Comment fonctionne l'activité partielle en 2026 ?
L'activité partielle (anciennement "chômage partiel") est un dispositif permettant à l'employeur, en cas de difficultés économiques temporaires ou de circonstances exceptionnelles, de réduire ou suspendre l'activité de ses salariés tout en maintenant une partie de leur rémunération. L'employeur verse au salarié une indemnité, dont une partie lui est remboursée par l'État sous forme d'allocation.
En 2026, l'indemnité versée au salarié est égale à 60 % de son salaire brut horaire (ou 70 % pour les salariés des secteurs encore protégés ou dans le cadre de conventions collectives plus favorables). Cette indemnité est exonérée de cotisations sociales au-delà d'un seuil, mais reste imposable à l'impôt sur le revenu.
Quelle est la différence entre activité partielle et APLD ?
L'activité partielle de longue durée (APLD) est un dispositif distinct, mis en place par accord collectif d'entreprise ou de branche, permettant de réduire l'activité jusqu'à 40 % de la durée légale sur une période de 24 mois (consécutifs ou non) sur 36 mois. En échange d'engagements de maintien dans l'emploi, l'employeur bénéficie d'une prise en charge renforcée par l'État. Le taux d'indemnisation du salarié reste le même (60 % du brut).
L'indemnité d'activité partielle est-elle imposable ?
Oui, l'indemnité d'activité partielle est imposable à l'impôt sur le revenu dans les mêmes conditions que le salaire. Elle est soumise au prélèvement à la source. Elle est en revanche exonérée de cotisations sociales (hors CSG/CRDS à un taux réduit). L'indemnité figure sur le bulletin de paie du salarié comme un élément de rémunération distinct du salaire.

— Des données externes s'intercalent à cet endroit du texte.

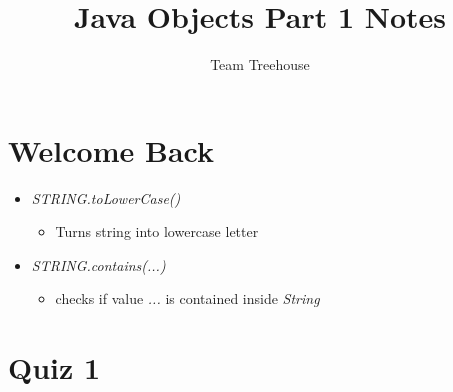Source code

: \documentclass[12pt]{article}
\begin{document}
\title{Java Objects Part 1 Notes}
\author{Team Treehouse}
\maketitle

\bigskip

\section{Welcome Back}

\bigskip

\begin{itemize}
    \item \textit{STRING.toLowerCase()}
    \begin{itemize}
        \item Turns string into lowercase letter
    \end{itemize}
    \item \textit{STRING.contains(...)}
    \begin{itemize}
        \item checks if value \textit{...} is contained inside \textit{String}
    \end{itemize}
\end{itemize}

\bigskip

\section{Quiz 1}

\bigskip
\end{document}
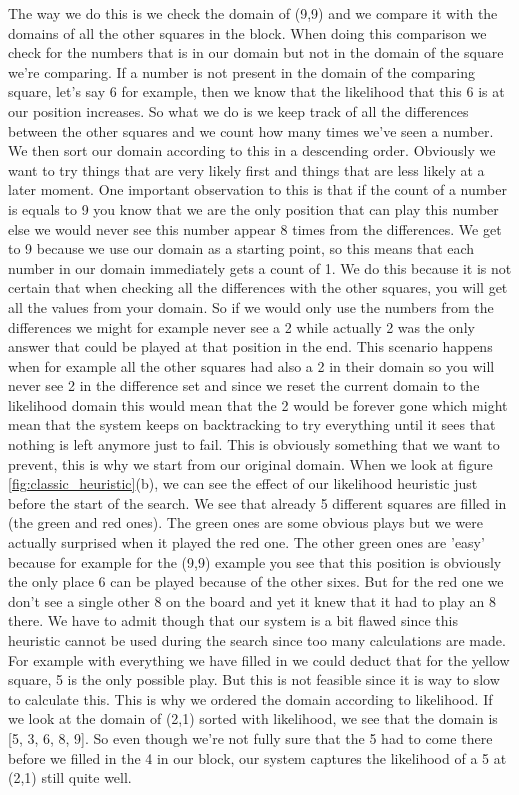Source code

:\documentclass{report}
\begin{document}
The way we do this is we check the domain of (9,9) and we compare it with the domains of all the other squares in the block. When doing this comparison we check for the numbers that is in our domain but not in the domain of the square we're comparing. If a number is not present in the domain of the comparing square, let's say 6 for example, then we know that the likelihood that this 6 is at our position increases. So what we do is we keep track of all the differences between the other squares and we count how many times we've seen a number. We then sort our domain according to this in a descending order. Obviously we want to try things that are very likely first and things that are less likely at a later moment. One important observation to this is that if the count of a number is equals to 9 you know that we are the only position that can play this number else we would never see this number appear 8 times from the differences. We get to 9 because we use our domain as a starting point, so this means that each number in our domain immediately gets a count of 1. We do this because it is not certain that when checking all the differences with the other squares, you will get all the values from your domain. So if we would only use the numbers from the differences we might for example never see a 2 while actually 2 was the only answer that could be played at that position in the end. 
\newline
\newline
This scenario happens when for example all the other squares had also a 2 in their domain so you will never see 2 in the difference set and since we reset the current domain to the likelihood domain this would mean that the 2 would be forever gone which might mean that the system keeps on backtracking to try everything until it sees that nothing is left anymore just to fail. This is obviously something that we want to prevent, this is why we start from our original domain. When we look at figure \ref{fig:classic_heuristic}(b), we can see the effect of our likelihood heuristic just before the start of the search. We see that already 5 different squares are filled in (the green and red ones). The green ones are some obvious plays but we were actually surprised when it played the red one. The other green ones are 'easy' because for example for the (9,9) example you see that this position is obviously the only place 6 can be played because of the other sixes. But for the red one we don't see a single other 8 on the board and yet it knew that it had to play an 8 there. We have to admit though that our system is a bit flawed since this heuristic cannot be used during the search since too many calculations are made. For example with everything we have filled in we could deduct that for the yellow square, 5 is the only possible play. But this is not feasible since it is way to slow to calculate this. This is why we ordered the domain according to likelihood. If we look at the domain of (2,1) sorted with likelihood, we see that the domain is [5, 3, 6, 8, 9]. So even though we're not fully sure that the 5 had to come there before we filled in the 4 in our block, our system captures the likelihood of a 5 at (2,1) still quite well.
\end{document}
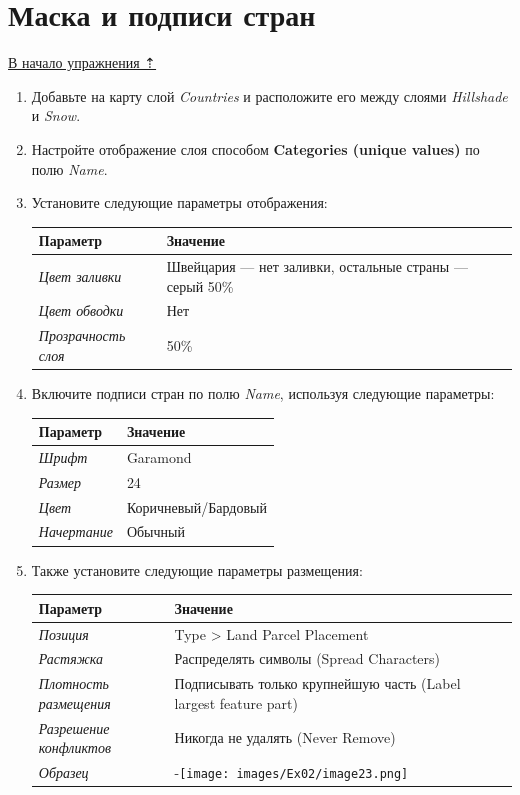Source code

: \documentclass[12pt,]{book}
\begin{document}
\hypertarget{map-design-general-mask}{%
\section{Маска и подписи стран}\label{map-design-general-mask}}

\protect\hyperlink{map-design-general}{В начало упражнения ⇡}

\begin{enumerate}
\def\labelenumi{\arabic{enumi}.}
\item
  Добавьте на карту слой \emph{Countries} и расположите его между слоями \emph{Hillshade} и \emph{Snow}.
\item
  Настройте отображение слоя способом \textbf{Categories (unique values)} по полю \emph{Name}.
\item
  Установите следующие параметры отображения:

  \begin{longtable}[]{@{}ll@{}}
  \toprule
  Параметр & Значение\tabularnewline
  \midrule
  \endhead
  \emph{Цвет заливки} & Швейцария --- нет заливки, остальные страны --- серый 50\%\tabularnewline
  \emph{Цвет обводки} & Нет\tabularnewline
  \emph{Прозрачность слоя} & 50\%\tabularnewline
  \bottomrule
  \end{longtable}
\item
  Включите подписи стран по полю \emph{Name}, используя следующие параметры:

  \begin{longtable}[]{@{}ll@{}}
  \toprule
  Параметр & Значение\tabularnewline
  \midrule
  \endhead
  \emph{Шрифт} & Garamond\tabularnewline
  \emph{Размер} & 24\tabularnewline
  \emph{Цвет} & Коричневый/Бардовый\tabularnewline
  \emph{Начертание} & Обычный\tabularnewline
  \bottomrule
  \end{longtable}
\item
  Также установите следующие параметры размещения:

  \begin{longtable}[]{@{}ll@{}}
  \toprule
  Параметр & Значение\tabularnewline
  \midrule
  \endhead
  \emph{Позиция} & Type \textgreater{} Land Parcel Placement\tabularnewline
  \emph{Растяжка} & Распределять символы (Spread Characters)\tabularnewline
  \emph{Плотность размещения} & Подписывать только крупнейшую часть (Label largest feature part)\tabularnewline
  \emph{Разрешение конфликтов} & Никогда не удалять (Never Remove)\tabularnewline
  \emph{Образец} & -\texttt{[image: images/Ex02/image23.png]}\tabularnewline
  \bottomrule
  \end{longtable}
\end{enumerate}
\end{document}
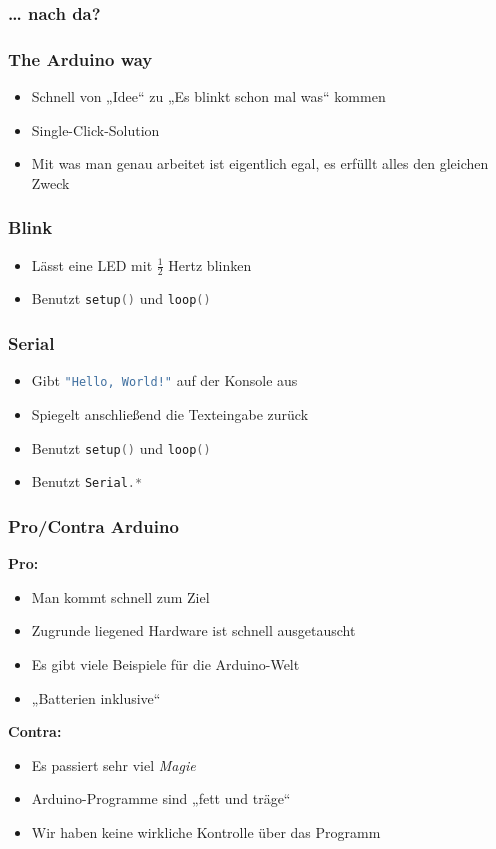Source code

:\documentclass{beamer}
\begin{document}
\begin{frame}
\frametitle{… nach da?}

\end{frame}

\begin{frame}
\frametitle{The Arduino way}
\begin{itemize}
\item Schnell von „Idee“ zu „Es blinkt schon mal was“ kommen
\item Single-Click-Solution
\item Mit was man genau arbeitet ist eigentlich egal, es erfüllt alles den gleichen Zweck 
\end{itemize}
\end{frame}

\begin{frame}
\frametitle{Blink}
\begin{itemize}
\item Lässt eine LED mit \(\frac{1}{2}\) Hertz blinken
\item Benutzt \lstinline[language=C]{setup()} und \lstinline[language=C]{loop()}
\end{itemize}

\end{frame}

\begin{frame}
\frametitle{Serial}
\begin{itemize}
\item Gibt \lstinline[language=C]{"Hello, World!"} auf der Konsole aus
\item Spiegelt anschließend die Texteingabe zurück
\item Benutzt \lstinline[language=C]{setup()} und \lstinline[language=C]{loop()}
\item Benutzt \lstinline[language=C]{Serial.*}
\end{itemize}

\end{frame}

\begin{frame}
\frametitle{Pro/Contra Arduino}

\textbf{Pro:}
\begin{itemize}
\item Man kommt schnell zum Ziel
\item Zugrunde liegened Hardware ist schnell ausgetauscht
\item Es gibt viele Beispiele für die Arduino-Welt
\item „Batterien inklusive“
\end{itemize}

\textbf{Contra:}
\begin{itemize}
\item Es passiert sehr viel \textit{Magie}
\item Arduino-Programme sind „fett und träge“
\item Wir haben keine wirkliche Kontrolle über das Programm
\end{itemize}
  
\end{frame}
\end{document}
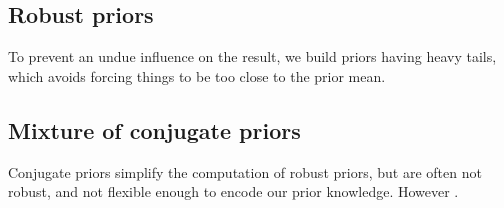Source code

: \subsection{Robust priors}
To prevent an undue influence on the result, we build priors having heavy tails, which 
avoids forcing things to be too close to the prior mean.

\subsection{Mixture of conjugate priors}
Conjugate priors simplify the computation of robust priors, but are often not robust, and 
not flexible enough to encode our prior knowledge. However .


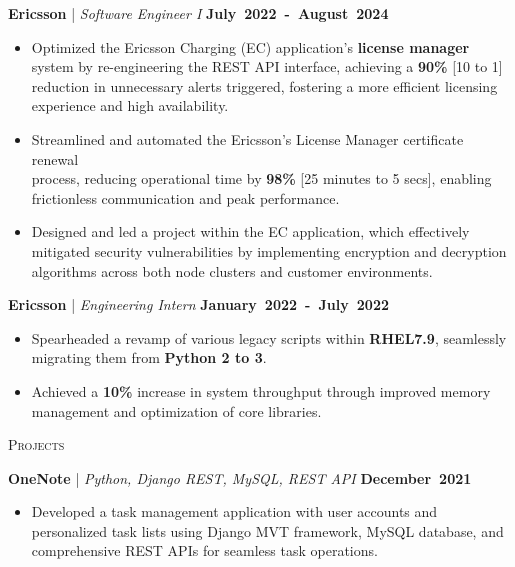 \documentclass[11pt, a4paper]{article}
\newcommand{\dates}[1]{\hfill\mbox{\textbf{#1}}} %
\newcommand{\headright}[1]{\vspace*{1.5ex}\textsc{\Large\color{heading}#1}\par%
     \vspace*{-1.5ex}{\color{accent}\hrulefill}\par}
\begin{document}
\begin{minipage}[t]{0.66\textwidth}
\large\textbf{{Ericsson}} \normalsize | \textit{Software Engineer I}  \dates{July 2022 - August 2024}
\begin{itemize}
\item Optimized the Ericsson Charging (EC) application's \textbf{license manager} system by re-engineering the REST API interface, achieving a \textbf{90\%} [10 to 1] reduction in unnecessary alerts triggered, fostering a more efficient licensing experience and high availability.
\item Streamlined and automated the Ericsson's License Manager certificate renewal \\ process, reducing operational time by \textbf{98\%} [25 minutes to 5 secs], enabling \\ frictionless communication and peak performance.
\item Designed and led a project within the EC application, which effectively mitigated security vulnerabilities by implementing encryption and decryption algorithms across both node clusters and customer environments.
\end{itemize}

\large\textbf{{Ericsson}} \normalsize | \textit{Engineering Intern}  \dates{January 2022 - July 2022}
\begin{itemize}
\item Spearheaded a revamp of various legacy scripts within \textbf{RHEL7.9}, seamlessly migrating them from \textbf{Python 2 to 3}.
\item Achieved a \textbf{10\%} increase in system throughput through improved memory \\ management and optimization of core libraries.
\end{itemize}

\headright{Projects}

\textbf{OneNote} \href{https://github.com/durgirajesh/OneNote}{\textbf{\faGithub}} | \textit{Python, Django REST, MySQL, REST API}  \dates{December 2021}
\begin{itemize}
\item Developed a task management application with user accounts and personalized task lists using Django MVT framework, MySQL database, and comprehensive REST APIs for seamless task operations.
\end{itemize}


\end{minipage}
\end{document}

Questions fréquentes sur le chômage partiel
Un salarié peut-il refuser le placement en activité partielle ?
En principe non. La mise en activité partielle est une décision unilatérale de l'employeur qui n'a pas à obtenir l'accord du salarié. Le refus du salarié peut constituer une faute. Toutefois, si l'activité partielle entraîne une modification des conditions de travail prévues au contrat (réduction des horaires prévu par le contrat), l'accord du salarié peut être requis dans certains cas.
L'activité partielle affecte-t-elle les droits à la retraite ?
Les périodes d'activité partielle ouvrent des droits à la retraite de base comme si le salarié avait travaillé, grâce à un mécanisme de validation de trimestres spécifique. En revanche, les droits à la retraite complémentaire (AGIRC-ARRCO) peuvent être impactés si les cotisations sont calculées sur une assiette réduite. Des mécanismes de compensation existent pour atténuer cet effet.
L'activité partielle génère-t-elle des droits à congés payés ?
Non. Les périodes d'activité partielle ne génèrent pas de droits à congés payés supplémentaires. Seules les heures effectivement travaillées ouvrent des droits à congés. Cependant, les heures chômées ne font pas perdre les droits à congés déjà acquis avant la période d'activité partielle.
Peut-on travailler pour un autre employeur pendant l'activité partielle ?
Oui, dans certaines conditions. Un salarié en activité partielle peut occuper un second emploi pendant ses heures non travaillées, à condition de ne pas violer une clause d'exclusivité de son contrat. Il doit informer son employeur principal. Les revenus perçus chez le second employeur peuvent influencer son indemnité si certains plafonds sont dépassés, selon les règles applicables.